→ **What this exercise asks**
a: In the account of the one-state talk, can you copy the stretch from "I also reminded" through "and an Arab state." word for word?
b: In the account of the one-state talk, why did the writer say the speaker's one-state solution would lead to the destruction of Israel as a Jewish state?

→ **Text segment**
This purportedly academic speaker went on to justify Palestinian violence as legitimate “resistance” and in a (very) thinly-veiled threat of terrorism to her Australian audience, suggested that the violent resistance is now “coming out of the region” to threaten all of us…

In reviewing possible solutions to the conflict, the speaker rejected the globally-accepted two-state solution as non-viable and warned against an alleged conspiracy to ultimately annex the West Bank to Jordan and Gaza to Egypt. Which finally brought her to her punch line: a one-state solution for all residents of the region. She explained that she envisaged a secular, democratic state, but recognised that others may have “other ideas…”

In the Q&A after the talk, the speaker was asked by a member of the audience whether she wasn’t concerned that once in power, the Arabs would take revenge on the Jews of the region for their decades of alleged crimes against them. Dr Karmi simply shrugged off this possibilty by suggesting that only a “tiny minority” would do that, and in any case, most Jews hated their “brown-skinned Arab neighbours” so they would probably “go back to Europe, and this would solve the problem…”

I prefaced my question to the speaker by explaining that her one-state solution would lead to the destruction of Israel as a Jewish state, creating a Jewish minority in an Arab state.

What I would have added, if I’d had the time, is that this the grim realities of the challenges to be faced in replacing Israel with a new Palestinian-Arab-ruled state include:
• a stagnant class structure,
• unproductive economic habits,
• an uncurious and increasingly reactionary culture,
• deeply cruel relationships between the sexes and toward gays,
• no notion of an independent judiciary,
• inciting hatred of Jews, USA and the West, and
• a primitive religious mentality that bestows prestige and the promise of sexual rewards in paradise for suicide bombers
…. and no real challenge to any of these actualities is raised in her “solution” which promotes the propaganda and libels of Hamas, Islamic Jihad, and other irredentist and murderous Palestinian factions.

I also reminded the speaker, and audience,

  • that there had been a minority of almost a million Jews in the 22 Arab nations, 60 years ago,
  • that today a mere handful remain, having been expelled, and that Jews can’t even visit many Arab nations as tourists
  • that, in addition to Israel, Lebanon, Syria, Iraq and Jordan were all created by Britain and France from lands conquered from the Turkish Empire in World War 1
  • that Jordan was in fact created from 80% of the British Mandate of Palestine, and
  • that the remining 20% was intended to be partitioned into a Jewish and an Arab state.

→ **Data listing**
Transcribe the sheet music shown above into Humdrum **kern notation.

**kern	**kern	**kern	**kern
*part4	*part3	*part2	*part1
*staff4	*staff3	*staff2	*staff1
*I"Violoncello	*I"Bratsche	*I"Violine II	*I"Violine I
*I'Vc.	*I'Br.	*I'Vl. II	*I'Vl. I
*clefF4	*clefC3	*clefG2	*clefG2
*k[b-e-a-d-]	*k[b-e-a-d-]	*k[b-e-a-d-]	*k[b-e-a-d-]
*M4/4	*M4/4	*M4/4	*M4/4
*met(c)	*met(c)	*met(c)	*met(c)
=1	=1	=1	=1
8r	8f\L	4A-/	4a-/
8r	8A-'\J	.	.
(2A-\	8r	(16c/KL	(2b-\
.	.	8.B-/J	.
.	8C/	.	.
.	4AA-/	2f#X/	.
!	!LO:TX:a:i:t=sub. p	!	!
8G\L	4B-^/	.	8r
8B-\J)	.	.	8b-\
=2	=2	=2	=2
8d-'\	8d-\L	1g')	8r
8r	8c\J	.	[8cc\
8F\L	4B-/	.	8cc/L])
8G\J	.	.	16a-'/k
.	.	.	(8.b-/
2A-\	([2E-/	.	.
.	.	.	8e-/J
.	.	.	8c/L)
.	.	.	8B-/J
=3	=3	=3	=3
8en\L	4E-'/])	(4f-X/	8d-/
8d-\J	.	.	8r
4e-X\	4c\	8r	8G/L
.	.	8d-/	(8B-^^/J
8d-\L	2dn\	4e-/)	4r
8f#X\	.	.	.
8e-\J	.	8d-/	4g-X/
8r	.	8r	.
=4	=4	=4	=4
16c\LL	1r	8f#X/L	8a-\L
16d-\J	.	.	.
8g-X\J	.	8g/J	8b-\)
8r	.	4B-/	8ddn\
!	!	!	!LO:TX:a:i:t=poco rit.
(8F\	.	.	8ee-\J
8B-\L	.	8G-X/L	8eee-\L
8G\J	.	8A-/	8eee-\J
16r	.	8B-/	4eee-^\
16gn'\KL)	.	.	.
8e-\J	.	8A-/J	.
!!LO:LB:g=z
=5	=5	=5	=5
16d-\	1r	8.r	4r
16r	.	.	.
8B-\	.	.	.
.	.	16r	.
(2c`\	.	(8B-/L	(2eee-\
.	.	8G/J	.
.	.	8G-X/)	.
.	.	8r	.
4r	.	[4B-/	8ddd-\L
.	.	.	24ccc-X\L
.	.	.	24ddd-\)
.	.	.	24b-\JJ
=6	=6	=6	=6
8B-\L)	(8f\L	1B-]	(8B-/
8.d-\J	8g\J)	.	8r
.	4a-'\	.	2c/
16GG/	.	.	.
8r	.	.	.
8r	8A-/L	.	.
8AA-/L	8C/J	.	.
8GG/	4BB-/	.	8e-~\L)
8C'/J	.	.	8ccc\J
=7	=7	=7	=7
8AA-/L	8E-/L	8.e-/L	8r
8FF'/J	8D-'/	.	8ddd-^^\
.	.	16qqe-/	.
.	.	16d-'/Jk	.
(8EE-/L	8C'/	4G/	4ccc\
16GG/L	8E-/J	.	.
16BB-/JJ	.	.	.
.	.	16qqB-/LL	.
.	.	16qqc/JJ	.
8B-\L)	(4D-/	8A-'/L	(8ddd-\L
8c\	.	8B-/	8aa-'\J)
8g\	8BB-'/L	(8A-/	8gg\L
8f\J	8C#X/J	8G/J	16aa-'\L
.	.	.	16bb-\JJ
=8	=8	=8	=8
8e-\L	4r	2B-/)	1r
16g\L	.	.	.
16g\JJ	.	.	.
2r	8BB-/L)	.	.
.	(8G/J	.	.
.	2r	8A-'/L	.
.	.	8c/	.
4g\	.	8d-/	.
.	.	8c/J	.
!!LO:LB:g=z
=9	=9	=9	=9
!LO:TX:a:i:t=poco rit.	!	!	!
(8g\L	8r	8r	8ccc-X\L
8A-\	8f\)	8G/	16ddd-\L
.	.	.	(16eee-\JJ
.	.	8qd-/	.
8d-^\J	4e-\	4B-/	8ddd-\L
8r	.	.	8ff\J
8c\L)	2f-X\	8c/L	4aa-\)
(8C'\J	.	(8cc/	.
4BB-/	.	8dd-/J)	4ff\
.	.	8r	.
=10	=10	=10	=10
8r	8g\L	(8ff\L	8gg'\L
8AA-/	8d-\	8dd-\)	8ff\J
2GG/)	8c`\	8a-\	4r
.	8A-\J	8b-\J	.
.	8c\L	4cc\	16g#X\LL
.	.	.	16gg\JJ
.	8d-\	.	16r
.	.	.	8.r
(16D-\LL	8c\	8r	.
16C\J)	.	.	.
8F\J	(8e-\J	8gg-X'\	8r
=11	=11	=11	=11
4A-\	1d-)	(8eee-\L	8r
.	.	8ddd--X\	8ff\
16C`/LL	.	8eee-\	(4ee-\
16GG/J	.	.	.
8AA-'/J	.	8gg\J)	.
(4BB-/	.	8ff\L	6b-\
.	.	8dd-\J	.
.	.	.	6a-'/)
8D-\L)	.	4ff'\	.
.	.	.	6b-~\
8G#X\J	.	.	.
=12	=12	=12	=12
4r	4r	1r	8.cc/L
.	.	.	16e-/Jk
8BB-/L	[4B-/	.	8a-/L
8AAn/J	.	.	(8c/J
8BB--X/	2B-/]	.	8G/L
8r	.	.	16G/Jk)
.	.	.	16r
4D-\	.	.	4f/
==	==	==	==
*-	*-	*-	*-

→ **Solutions per task**
a:
I also reminded the speaker, and audience,

  • that there had been a minority of almost a million Jews in the 22 Arab nations, 60 years ago,
  • that today a mere handful remain, having been expelled, and that Jews can’t even visit many Arab nations as tourists
  • that, in addition to Israel, Lebanon, Syria, Iraq and Jordan were all created by Britain and France from lands conquered from the Turkish Empire in World War 1
  • that Jordan was in fact created from 80% of the British Mandate of Palestine, and
  • that the remining 20% was intended to be partitioned into a Jewish and an Arab state.

b: According to the writer, it would create a Jewish minority in an Arab state.